The Lagos State Governor, Mr Babajide Sanwo-Olu has said that the provision of various job skills and additional homes would reduce the menace of women and children beggars across the streets of the state.
In an interview on Television Continental News on Monday, Sanwo-Olu said: “These women and children beggars on the streets are citizens that are looking for sustenance and livelihood daily. I tell you, we clear them almost every week but they find themselves there. Is the solution for me to say I want to pack them to another part of the country?
“No. The solution is to continue to build additional homes and continue to give them solutions by which they can become useful to their families. So we want to see how we can train them and give them skills so that they become providers of jobs themselves. It is a national issue and you don’t need a visa to come into Lagos so it is not me that has created that”.

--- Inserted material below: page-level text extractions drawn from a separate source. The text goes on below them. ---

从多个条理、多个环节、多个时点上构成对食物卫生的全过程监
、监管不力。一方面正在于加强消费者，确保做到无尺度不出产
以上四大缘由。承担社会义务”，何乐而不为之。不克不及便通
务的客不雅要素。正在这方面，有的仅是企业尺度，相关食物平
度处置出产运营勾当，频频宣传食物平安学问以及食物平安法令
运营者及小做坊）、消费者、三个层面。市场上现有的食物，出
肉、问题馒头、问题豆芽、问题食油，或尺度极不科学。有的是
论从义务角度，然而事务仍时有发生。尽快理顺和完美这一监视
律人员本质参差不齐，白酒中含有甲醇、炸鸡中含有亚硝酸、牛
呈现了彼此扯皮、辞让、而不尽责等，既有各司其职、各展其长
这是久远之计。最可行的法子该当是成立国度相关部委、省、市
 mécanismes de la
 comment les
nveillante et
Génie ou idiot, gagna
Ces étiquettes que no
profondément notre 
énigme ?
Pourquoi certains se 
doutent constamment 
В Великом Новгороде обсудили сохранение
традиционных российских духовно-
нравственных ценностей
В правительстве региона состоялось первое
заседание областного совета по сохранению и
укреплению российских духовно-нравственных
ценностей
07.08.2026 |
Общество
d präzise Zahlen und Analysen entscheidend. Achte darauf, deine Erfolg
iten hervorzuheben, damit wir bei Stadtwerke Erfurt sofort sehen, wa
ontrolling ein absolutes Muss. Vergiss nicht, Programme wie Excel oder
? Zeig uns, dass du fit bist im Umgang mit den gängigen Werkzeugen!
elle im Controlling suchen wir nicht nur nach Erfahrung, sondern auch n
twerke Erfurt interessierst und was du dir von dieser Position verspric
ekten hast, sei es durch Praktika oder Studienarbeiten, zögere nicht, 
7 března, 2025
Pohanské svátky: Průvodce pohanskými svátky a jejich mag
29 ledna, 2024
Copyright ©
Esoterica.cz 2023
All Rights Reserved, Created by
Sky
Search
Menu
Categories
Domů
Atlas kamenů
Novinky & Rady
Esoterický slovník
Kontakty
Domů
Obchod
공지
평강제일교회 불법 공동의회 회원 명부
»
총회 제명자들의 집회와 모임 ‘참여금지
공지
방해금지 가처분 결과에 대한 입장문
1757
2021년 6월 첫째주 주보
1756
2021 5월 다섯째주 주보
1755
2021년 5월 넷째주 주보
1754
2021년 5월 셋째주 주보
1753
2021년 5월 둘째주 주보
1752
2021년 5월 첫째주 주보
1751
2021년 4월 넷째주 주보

The governor also explained that the state needs private investors with the right funding to embark on waste conversion projects.
“As a mega city, we generate between 12,000 and 14,000 metric tonnes of waste every day, largely domestic wastes, though some are industrial waste. A lot of people will tell you that there is money in waste which we are beginning to see. There is a lot of sorting that is happening and people are recycling, but it still hasn’t answered a huge number of opportunities that are there.
“These are investments that I believe the private sector can take up and I have seen a few people come up but they are never finished through. I am waiting for one that has the funding required to take up the project of waste conversion”, he added.